İnsanlık tarihi kadar eski olan göç, sanayileşme sonrası dönemde kırdan şehre yönelen nüfus hareketleriyle hızlanmıştır. Dünya üzerindeki egemenlik mücadelesi 20. yüzyılda iki dünya savaşıyla sonuçlanmış, milyonlarca insanın bölgeler ve kıtalar arasında yer değiştirmesine neden olmuştur.
Bu süreçte mevcut imparatorluklar demografik açıdan değişim geçirip dağılmış; etnik-dini kimlik çerçevesinde teşekkül eden yeni ulus devletler ise nüfus hareketlerini ve göçleri hızlandırmıştır.
2. Dünya Savaşı sonrasında, Türkiye’de, hem kırsal yerleşimlerden şehirlere doğru iç göçler başlamış hem de yakın tarihte görülmemiş yoğunlukta Batı’ya bir göç gerçekleşmiştir.
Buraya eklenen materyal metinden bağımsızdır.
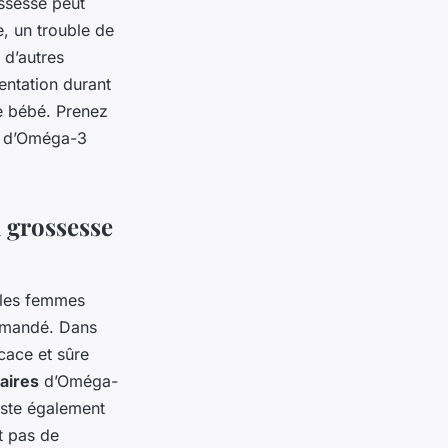
ssesse peut
, un trouble de
 d’autres
mentation durant
re bébé. Prenez
t d’Oméga-3
 grossesse
, les femmes
ommandé. Dans
icace et sûre
aires
d’Oméga-
iste également
t pas de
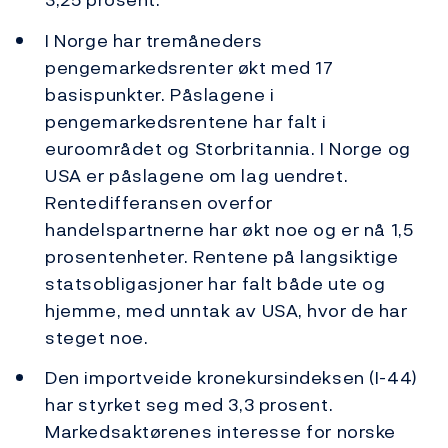
I Norge har tremåneders
pengemarkedsrenter økt med 17
basispunkter. Påslagene i
pengemarkedsrentene har falt i
euroområdet og Storbritannia. I Norge og
USA er påslagene om lag uendret.
Rentedifferansen overfor
handelspartnerne har økt noe og er nå 1,5
prosentenheter. Rentene på langsiktige
statsobligasjoner har falt både ute og
hjemme, med unntak av USA, hvor de har
steget noe.
Den importveide kronekursindeksen (I-44)
har styrket seg med 3,3 prosent.
Markedsaktørenes interesse for norske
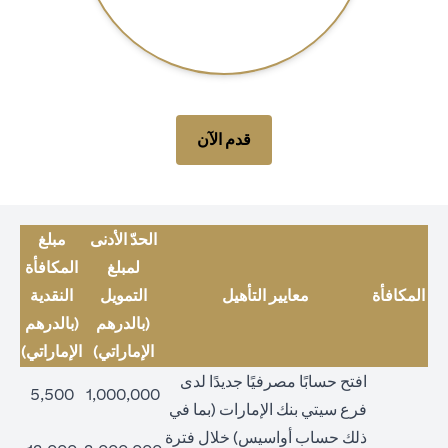
(opens in a new tab)
قدم الآن
الحدّ الأدنى
مبلغ
لمبلغ
المكافأة
المكافأة
معايير التأهيل
التمويل
النقدية
(بالدرهم
(بالدرهم
الإماراتي)
الإماراتي)
افتح حسابًا مصرفيًا جديدًا لدى
5,500
1,000,000
فرع سيتي بنك الإمارات (بما في
ذلك حساب أواسيس) خلال فترة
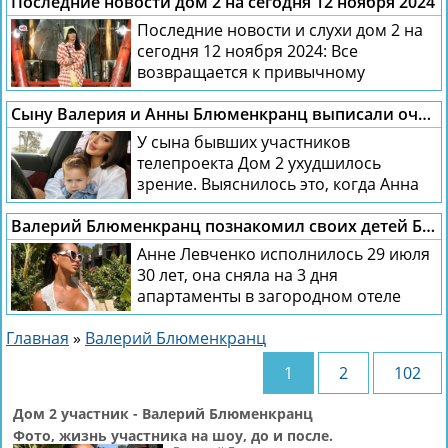
Последние новости дом 2 на сегодня 12 ноября 2024
Последние новости и слухи дом 2 на
сегодня 12 ноября 2024: Все
возвращается к привычному
маршруту – не...
Сыну Валерия и Анны Блюменкранц выписали очки
У сына бывших участников
телепроекта Дом 2 ухудшилось
зрение. Выяснилось это, когда Анна
Левченко устроила...
Валерий Блюменкранц познакомил своих детей Бетти и Давида
Анне Левченко исполнилось 29 июля
30 лет, она сняла на 3 дня
апартаменты в загородном отеле
Санкт-Петербурга...
Главная
»
Валерий Блюменкранц
1
2
102
Дом 2 участник - Валерий Блюменкранц
Фото, жизнь участника на шоу, до и после.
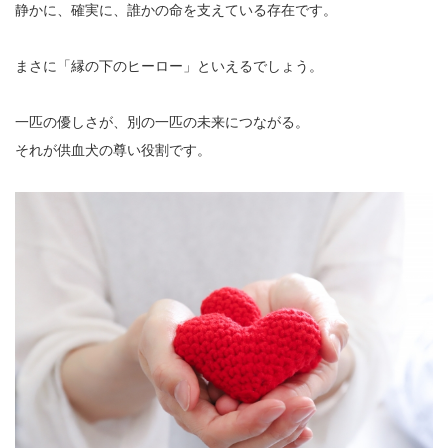
静かに、確実に、誰かの命を支えている存在です。
まさに「縁の下のヒーロー」といえるでしょう。
一匹の優しさが、別の一匹の未来につながる。
それが供血犬の尊い役割です。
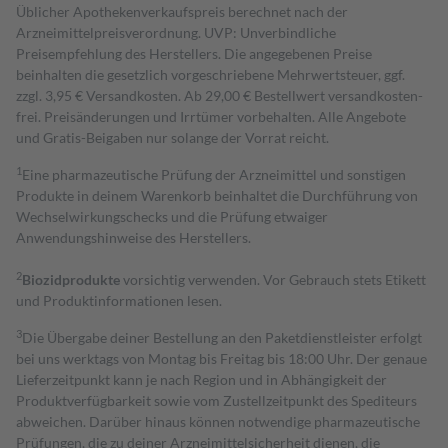
Üblicher Apothekenverkaufspreis berechnet nach der
Arzneimittelpreisverordnung. UVP: Unverbindliche
Preisempfehlung des Herstellers. Die angegebenen Preise
beinhalten die gesetzlich vorgeschriebene Mehrwertsteuer, ggf.
zzgl. 3,95 € Versandkosten. Ab 29,00 € Bestell­wert versand­kosten­
frei. Preisänderungen und Irrtümer vorbehalten. Alle Angebote
und Gratis-Beigaben nur solange der Vorrat reicht.
1
Eine pharmazeutische Prüfung der Arzneimittel und sonstigen
Produkte in deinem Warenkorb beinhaltet die Durchführung von
Wechselwirkungschecks und die Prüfung etwaiger
Anwendungshinweise des Herstellers.
2
Biozidprodukte
vorsichtig verwenden. Vor Gebrauch stets Etikett
und Produktinformationen lesen.
3
Die Übergabe deiner Bestellung an den Paketdienstleister erfolgt
bei uns werktags von Montag bis Freitag bis 18:00 Uhr. Der genaue
Lieferzeitpunkt kann je nach Region und in Abhängigkeit der
Produktverfügbarkeit sowie vom Zustellzeitpunkt des Spediteurs
abweichen. Darüber hinaus können notwendige pharmazeutische
Prüfungen, die zu deiner Arzneimittelsicherheit dienen, die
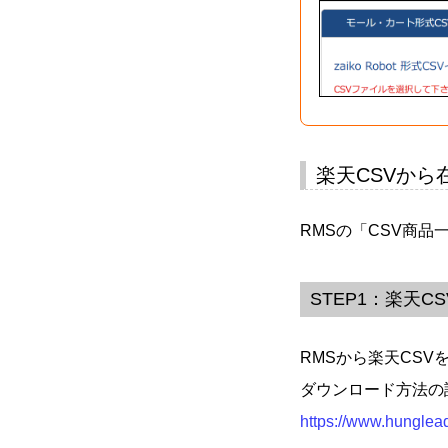
楽天CSVから
RMSの「CSV商
STEP1：楽天
RMSから楽天CS
ダウンロード方法の
https://www.hunglea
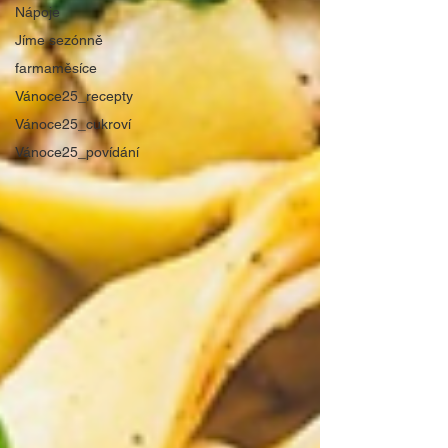
Nápoje
Jíme sezónně
farmaměsíce
Vánoce25_recepty
Vánoce25_cukroví
Vánoce25_povídání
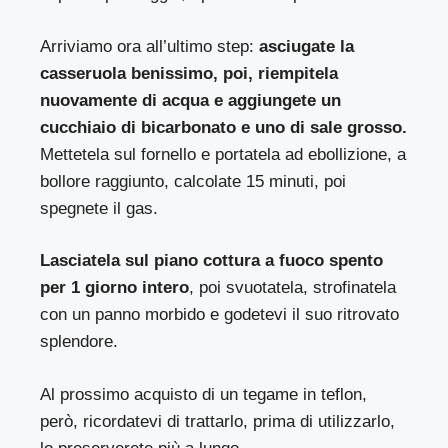
Arriviamo ora all’ultimo step:
asciugate la
casseruola benissimo, poi, riempitela
nuovamente di acqua e aggiungete un
cucchiaio di bicarbonato e uno di sale grosso.
Mettetela sul fornello e portatela ad ebollizione, a
bollore raggiunto, calcolate 15 minuti, poi
spegnete il gas.
Lasciatela sul piano cottura a fuoco spento
per 1 giorno intero
, poi svuotatela, strofinatela
con un panno morbido e godetevi il suo ritrovato
splendore.
Al prossimo acquisto di un tegame in teflon,
però, ricordatevi di trattarlo, prima di utilizzarlo,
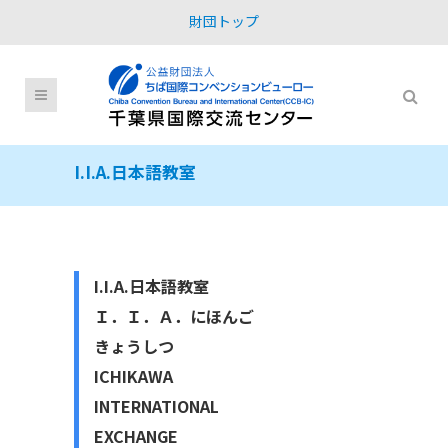
財団トップ
I.I.A.日本語教室
I.I.A.日本語教室
Ｉ．Ｉ．Ａ．にほんご
きょうしつ
ICHIKAWA
INTERNATIONAL
EXCHANGE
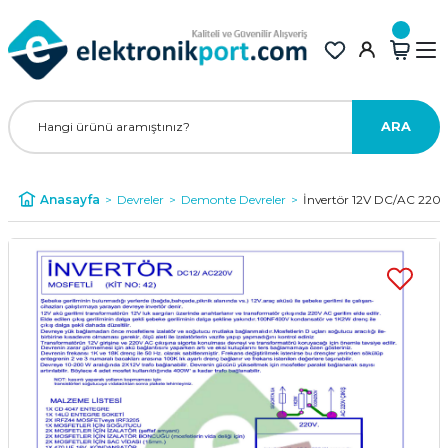
ARA
Anasayfa
Devreler
Demonte Devreler
İnvertör 12V DC/AC 220V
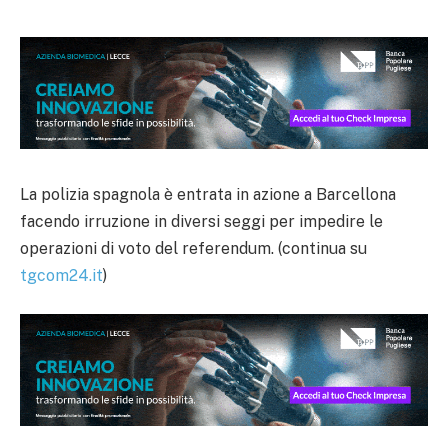
La polizia spagnola è entrata in azione a Barcellona
facendo irruzione in diversi seggi per impedire le
operazioni di voto del referendum. (continua su
tgcom24.it
)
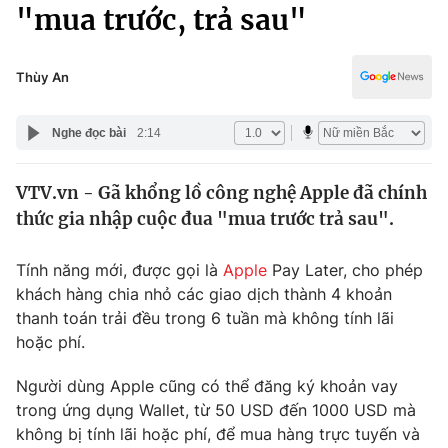
Chính trị
"mua trước, trả sau"
Truyền hình
Văn hóa - Giải trí
Xã hội
Y tế
Thùy An
Đời sống
Pháp luật
Công nghệ
Nghe đọc bài
2:14
Giáo dục
Y tế
VTV.vn - Gã khổng lồ công nghệ Apple đã chính
thức gia nhập cuộc đua "mua trước trả sau".
Thế giới
Tính năng mới, được gọi là
Apple
Pay Later, cho phép
Tin tức
khách hàng chia nhỏ các giao dịch thành 4 khoản
Kinh tế
thanh toán trải đều trong 6 tuần mà không tính lãi
Thế giới đó đây
Tài chính
hoặc phí.
Dữ liệu và đời sống
Câu chuyện quốc tế
Thị trường
Người dùng Apple cũng có thể đăng ký khoản vay
trong ứng dụng Wallet, từ 50 USD đến 1000 USD mà
Truyền hình
Góc doanh nghiệp
không bị tính lãi hoặc phí, để mua hàng trực tuyến và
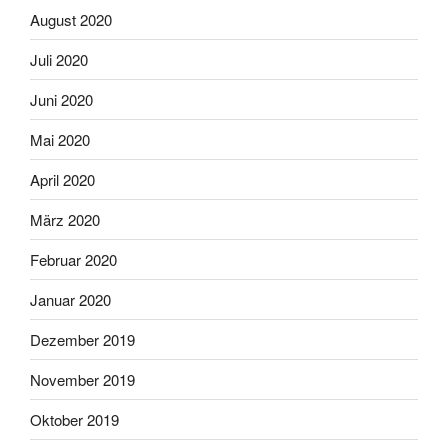
August 2020
Juli 2020
Juni 2020
Mai 2020
April 2020
März 2020
Februar 2020
Januar 2020
Dezember 2019
November 2019
Oktober 2019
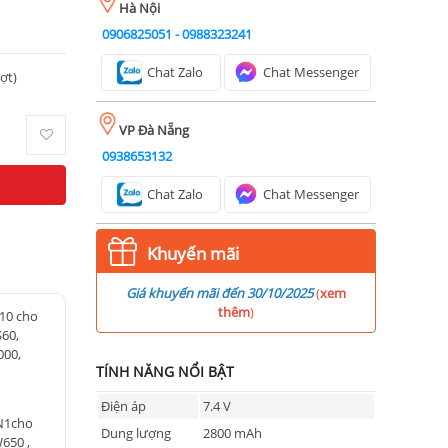
Hà Nội
0906825051
-
0988323241
Chat Zalo
Chat Messenger
ượt)
VP Đà Nẵng
0938653132
Chat Zalo
Chat Messenger
Khuyến mãi
Giá khuyến mãi đến 30/10/2025
(
xem
thêm
)
L10 cho
S60,
000,
TÍNH NĂNG NỔI BẬT
Điện áp
7.4 V
BN1cho
Dung lượng
2800 mAh
650 ,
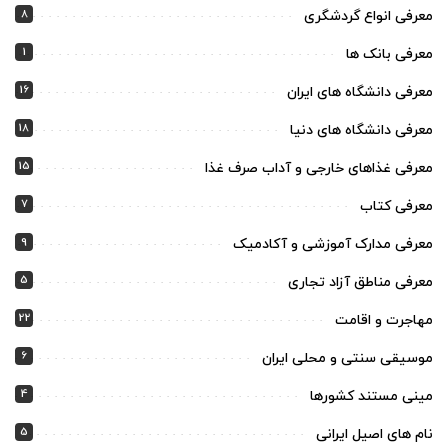
8
معرفی انواع گردشگری
1
معرفی بانک ها
16
معرفی دانشگاه های ایران
18
معرفی دانشگاه های دنیا
15
معرفی غذاهای خارجی و آداب صرف غذا
7
معرفی کتاب
9
معرفی مدارک آموزشی و آکادمیک
5
معرفی مناطق آزاد تجاری
22
مهاجرت و اقامت
6
موسیقی سنتی و محلی ایران
4
مینی مستند کشورها
5
نام های اصیل ایرانی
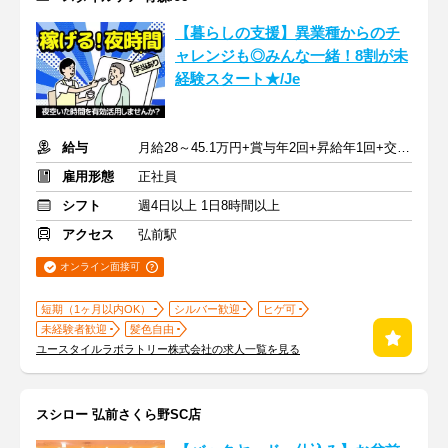
【暮らしの支援】異業種からのチ
ャレンジも◎みんな一緒！8割が未
経験スタート★/Je
給与
月給28～45.1万円+賞与年2回+昇給年1回+交通費全額
雇用形態
正社員
シフト
週4日以上 1日8時間以上
アクセス
弘前駅
オンライン面接可
短期（1ヶ月以内OK）
シルバー歓迎
ヒゲ可
未経験者歓迎
髪色自由
ユースタイルラボラトリー株式会社の求人一覧を見る
スシロー 弘前さくら野SC店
Kırdan şehre yönelen iç göçler, Cumhuriyet’in kurucu aktörlerinin öngördüğü toplum yapısına, onun ideal insan tipine ve kültürüne tezat teşkil edecek niteliklere haiz bir nüfus kitlesinin çevreden merkeze yerleşmesine imkân vermiştir.
Kısacası bu kitapta, ulus-devlet yapılanmasına yol açan göçler yanında Anadolu’da temerküz eden nüfusun iç göçlerle şehre yönelmesinin yol açtığı kimlik ve kültürel dönüşüm üzerinde durulmaktadır. Türkiye’de göç dalgalarıyla meydana gelen değişimi merkeze alan tartışma konularından teşekkül etmektedir.